Durante la sesión, el presidente del Tribunal, el magistrado Jorge Cid, llamó al orden por primera vez en el transcurso de la vista oral a uno de los imputados, en concreto al periodista Alfonso Basterra, al hacerle ver que no podía «estar haciendo gestos de desaprobación» constantemente.

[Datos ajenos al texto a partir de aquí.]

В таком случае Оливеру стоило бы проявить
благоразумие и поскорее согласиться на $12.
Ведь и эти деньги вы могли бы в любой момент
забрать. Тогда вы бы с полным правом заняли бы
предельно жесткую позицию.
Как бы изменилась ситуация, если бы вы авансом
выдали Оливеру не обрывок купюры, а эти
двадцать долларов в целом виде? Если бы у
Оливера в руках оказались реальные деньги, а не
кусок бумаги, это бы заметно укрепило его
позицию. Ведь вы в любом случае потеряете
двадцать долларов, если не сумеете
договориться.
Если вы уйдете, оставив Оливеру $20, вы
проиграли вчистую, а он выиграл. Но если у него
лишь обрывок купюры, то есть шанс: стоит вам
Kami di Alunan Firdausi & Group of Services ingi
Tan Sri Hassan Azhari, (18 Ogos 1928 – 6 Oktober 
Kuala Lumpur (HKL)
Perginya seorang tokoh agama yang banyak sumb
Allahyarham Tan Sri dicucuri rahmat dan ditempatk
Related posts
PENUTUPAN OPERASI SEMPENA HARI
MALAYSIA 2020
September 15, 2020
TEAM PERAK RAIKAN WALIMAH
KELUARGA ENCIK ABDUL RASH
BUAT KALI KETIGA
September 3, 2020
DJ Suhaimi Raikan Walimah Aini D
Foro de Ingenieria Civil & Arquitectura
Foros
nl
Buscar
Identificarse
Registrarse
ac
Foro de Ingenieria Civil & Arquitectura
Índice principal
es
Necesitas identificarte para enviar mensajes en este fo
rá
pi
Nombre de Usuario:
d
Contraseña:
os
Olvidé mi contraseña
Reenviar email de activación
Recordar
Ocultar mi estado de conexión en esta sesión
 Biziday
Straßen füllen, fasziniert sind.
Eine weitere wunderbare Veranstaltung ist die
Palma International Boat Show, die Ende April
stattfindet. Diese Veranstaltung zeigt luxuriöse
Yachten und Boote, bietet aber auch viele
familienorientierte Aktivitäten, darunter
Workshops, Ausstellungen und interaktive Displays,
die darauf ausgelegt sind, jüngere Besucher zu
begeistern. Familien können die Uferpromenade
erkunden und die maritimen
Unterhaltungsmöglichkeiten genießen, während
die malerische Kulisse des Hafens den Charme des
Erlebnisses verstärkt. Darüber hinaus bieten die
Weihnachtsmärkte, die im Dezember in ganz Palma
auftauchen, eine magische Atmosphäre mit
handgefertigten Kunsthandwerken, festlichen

En la jornada de hoy también ha testificado la pareja que reside en una casa pegada a la pista forestal de Feros en la que se localizó a la víctima. Este matrimonio insistió en que la madrugada del 22 de septiembre de 2013 era una noche con mucha visibilidad, por lo que si el cuerpo de Asunta hubiese estado allí, lo hubiesen visto. Ayer también testificó uno de los hombres que localizó el cuerpo de Asunta. Él y un amigo suyo pasaron en varias ocasiones por delante del cuerpo antes de llamar a la Policía, pero en una de las veces en las que se acercaron a la niña, él tuvo «la impresión de que había alguien allí» y la sensación de que lo estaban «observando», a pesar de no escuchar ruido alguno. Además advirtió de que una de las veces que pasaron junto al cuerpo, la menor «tenía el brazo arriba» y cinco minutos más tarde, cuando volvieron, lo tenía abajo, y eso «yo lo afirmo y lo seguiré afirmando», enfatizó.